Blagman had filed a motion to depose third parties from the U.K. and France. Amazon contended that the court had already ruled that extraterritorial evidence was not admissible in this case. The court disagreed and granted the motion to depose the third parties located internationally.

Blagman v. Apple, Inc., 307 F.R.D. 107, 2015 U.S. Dist. LEXIS 51676, Copy. L. Rep. (CCH) P30,754 (S.D.N.Y. 2015).

Mr. Blagman filed to amend his complaint for a third time to limit the scope of his class. Amazon contended that he was doing so in bad faith by using it as a tactical advantage and making false allegations. The court allowed for the third amended complaint as it found that it was not requested in bad faith.

com, Inc. v. Amazon.com, Inc., 650 F. Supp. 2d 89, 2009 U.S. Dist. LEXIS 76352, 2009-2 Trade Cas. (CCH) P76,729 (D. Me. 2009).

In this case plaintiffs brought suit against Amazon, claiming anti-trust violations under the Sherman Act. Plaintiffs claimed a violation existed because if a consumer who owns a Kindle e-reader wished to purchase an e-book produced by one of the plaintiff publishers, then that consumer needed to purchase the e-book on the Amazon platform. The court denied Amazon’s motion to dismiss because it found that plaintiff had made a plausible claim for relief.

Del Vecchio v. Amazon.com Inc., 2011 U.S. Dist. LEXIS 138314, 2011 WL 6325910 (W.D. Wash. Nov. 30, 2011).

Amazon.com was a defendant in a case filed by Del Vecchio. Del Vecchio represented a class action against Amazon seeking relief under the Computer Fraud and Abuse Act. Amazon motioned to dismiss and the court concluded that the defendant’s motion to dismiss should be granted because the plaintiffs failed to plead adequate facts to establish any harm.

Fagerstrom v. Amazon.com, Inc., 141 F. Supp. 3d 1051, 2015 U.S. Dist. LEXIS 143295 (S.D. Cal. 2015).

In this case, consumers claimed there was a discrepancy between Amazon’s prices and other retailer prices of products. When checking out on Amazon, each customer must agree to the conditions of use in order to complete their order.
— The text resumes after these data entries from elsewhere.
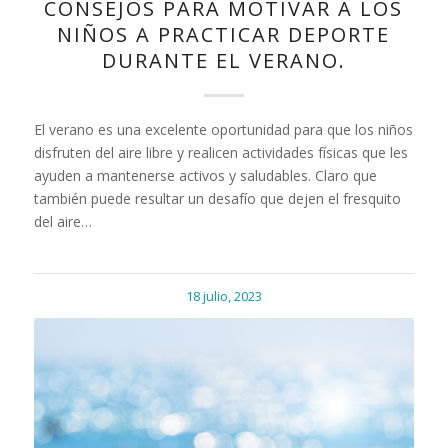
CONSEJOS PARA MOTIVAR A LOS
NIÑOS A PRACTICAR DEPORTE
DURANTE EL VERANO.
El verano es una excelente oportunidad para que los niños
disfruten del aire libre y realicen actividades físicas que les
ayuden a mantenerse activos y saludables. Claro que
también puede resultar un desafío que dejen el fresquito
del aire…
18 julio, 2023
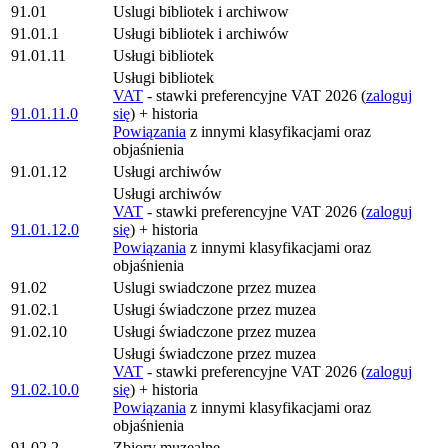
91.01
Uslugi bibliotek i archiwow
91.01.1
Usługi bibliotek i archiwów
91.01.11
Usługi bibliotek
Usługi bibliotek
VAT
- stawki preferencyjne VAT 2026 (
zaloguj
91.01.11.0
się
) + historia
Powiązania
z innymi klasyfikacjami oraz
objaśnienia
91.01.12
Usługi archiwów
Usługi archiwów
VAT
- stawki preferencyjne VAT 2026 (
zaloguj
91.01.12.0
się
) + historia
Powiązania
z innymi klasyfikacjami oraz
objaśnienia
91.02
Uslugi swiadczone przez muzea
91.02.1
Usługi świadczone przez muzea
91.02.10
Usługi świadczone przez muzea
Usługi świadczone przez muzea
VAT
- stawki preferencyjne VAT 2026 (
zaloguj
91.02.10.0
się
) + historia
Powiązania
z innymi klasyfikacjami oraz
objaśnienia
91.02.2
Zbiory muzealne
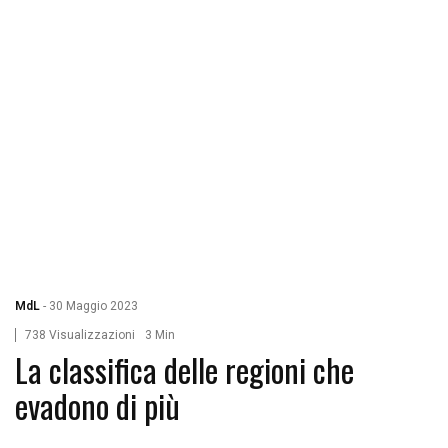
MdL
-
30 Maggio 2023
738 Visualizzazioni
3 Min
La classifica delle regioni che
evadono di più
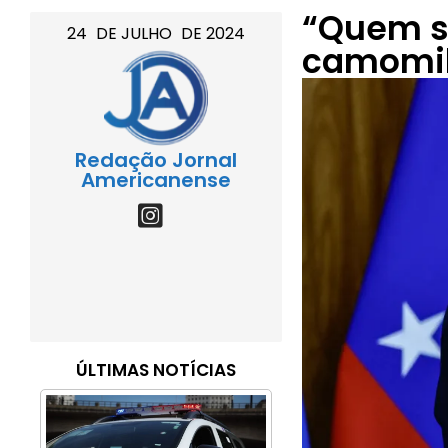
“Quem s
24
DE
JULHO
DE
2024
camomila
Redação Jornal
Americanense
ÚLTIMAS NOTÍCIAS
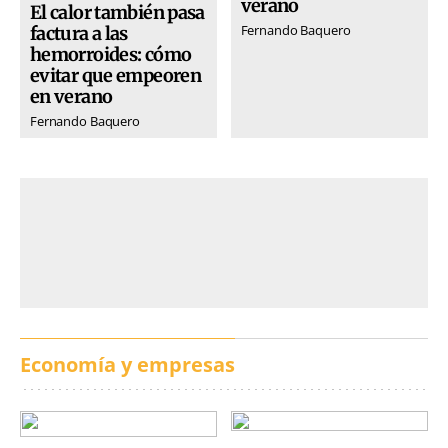
verano
El calor también pasa
Fernando Baquero
factura a las
hemorroides: cómo
evitar que empeoren
en verano
Fernando Baquero
Economía y empresas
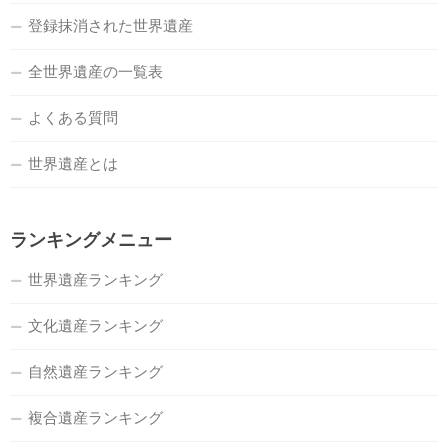
登録抹消された世界遺産
全世界遺産の一覧表
よくある質問
世界遺産とは
ランキングメニュー
世界遺産ランキング
文化遺産ランキング
自然遺産ランキング
複合遺産ランキング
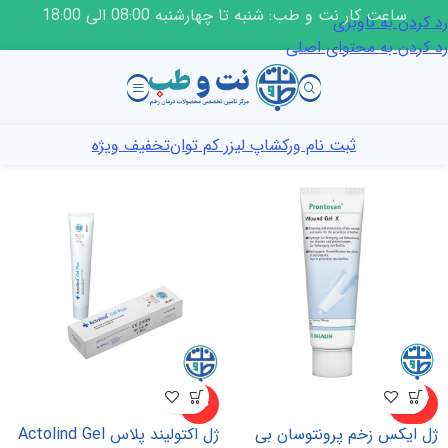
ساعت کار نت و طب: شنبه تا چهارشنبه 08:00 الی 18:00
رد کردن به ناوبری
رد کردن به محتوای اصلی
ثبت نام ورکشاپ لیزر کم توان
تخفیف ویژه
ناموجو
-۵%
د
ژل ایکس زخم پرونتوسان بی
ژل اکتولیند پلاس Actolind Gel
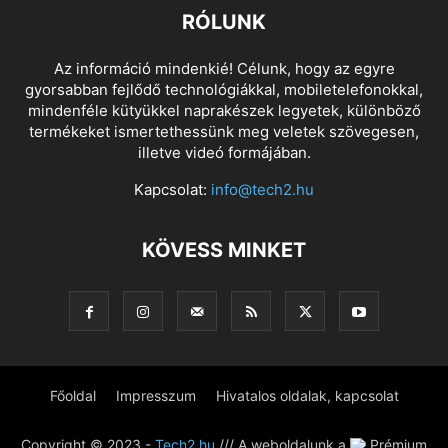
RÓLUNK
Az információ mindenkié! Célunk, hogy az egyre
gyorsabban fejlődő technológiákkal, mobiletelefonokkal,
mindenféle kütyükkel naprakészek legyetek, különböző
termékeket ismertethessünk meg veletek szövegesen,
illetve videó formájában.
Kapcsolat:
info@tech2.hu
KÖVESS MINKET
Főoldal
Impresszum
Hivatalos oldalak, kapcsolat
Copyright © 2023 -
Tech2.hu
/// A weboldalunk a
Prémium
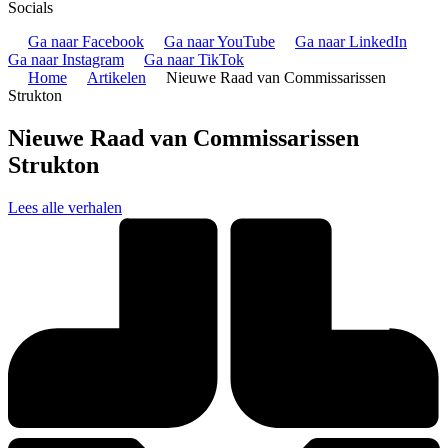
Socials
Ga naar Facebook
Ga naar YouTube
Ga naar LinkedIn
Ga naar Instagram
Ga naar TikTok
Home
Artikelen
Nieuwe Raad van Commissarissen
Strukton
Nieuwe Raad van Commissarissen
Strukton
Lees alle verhalen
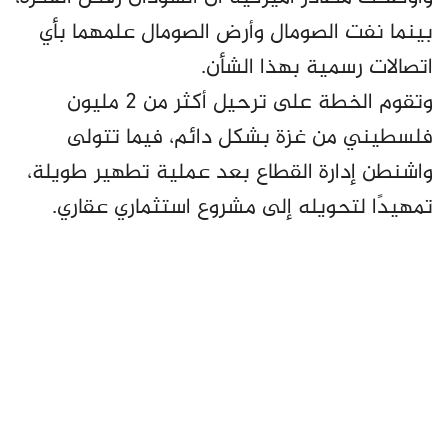
بينما نفت الصومال وأرض الصومال علمهما بأي
اتصالات رسمية بهذا الشأن.
وتقوم الخطة على ترحيل أكثر من 2 مليون
فلسطيني من غزة بشكل دائم، فيما تتولى
واشنطن إدارة القطاع بعد عملية تطهير طويلة،
تمهيدًا لتحويله إلى مشروع استثماري عقاري.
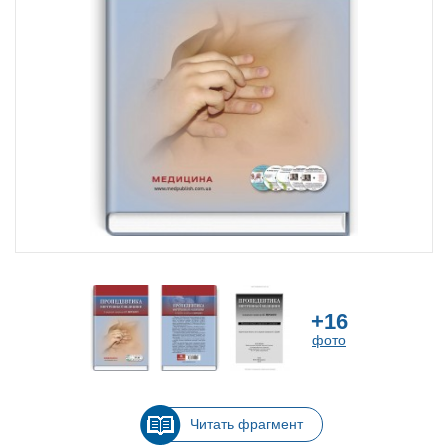
+16
фото
Читать фрагмент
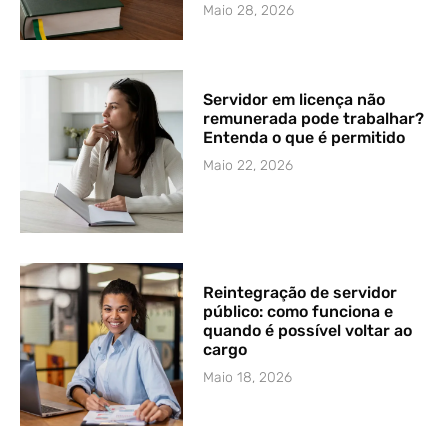
Maio 28, 2026
Servidor em licença não
remunerada pode trabalhar?
Entenda o que é permitido
Maio 22, 2026
Reintegração de servidor
público: como funciona e
quando é possível voltar ao
cargo
Maio 18, 2026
Amazon’s conditions of use states any dispute will be resolved through binding arbitration. The court granted Amazon’s motion to compel arbitration and dismissed this action because it found the terms of the agreement to be fair and beneficial to both parties.

Nicosia v. Amazon.com, Inc., 84 F. Supp. 3d 142, 2015 U.S. Dist. LEXIS 13560 (E.D.N.Y. 2015)

Amazon.com was a defendant in a case brought by Dean Nicosia for the selling of a controlled substance in a weight loss supplement. Amazon.com motioned to dismiss claiming that the issue should be settled in arbitration due the arbitration clause. The court agreed and granted Amazon’s motion.

Scott v. Cingular Wireless, 161 P.3d 1000, 160 Wn.2d 843 (Wash., 2007).

The court here was determining whether the class action waiver signed by plaintiffs was unconscionable because it undermined Washington’s CPA to the extent that it was “injurious to the public.” The court held that the class action waiver was unconscionable because it effectively denied many consumers protection under Washington’s Consumer Protection Act (CPA) and because it effectively exculpated Cingular from liability for a whole class of wrongful conduct. It was therefore unenforceable.

Supnick v. Amazon.com, Inc., 2000 U.S. Dist. LEXIS 7073, 2000 WL 1603820 (W.D. Wash. May 18, 2000).

Amazon.com was a defendant in a privacy violation suit brought by Supnick. Plaintiffs motioned for a federal class certification. The court concluded that because the class was maintainable under Rule 23, and that the class action was the best method for litigating the dispute, the plaintiff’s motion was granted.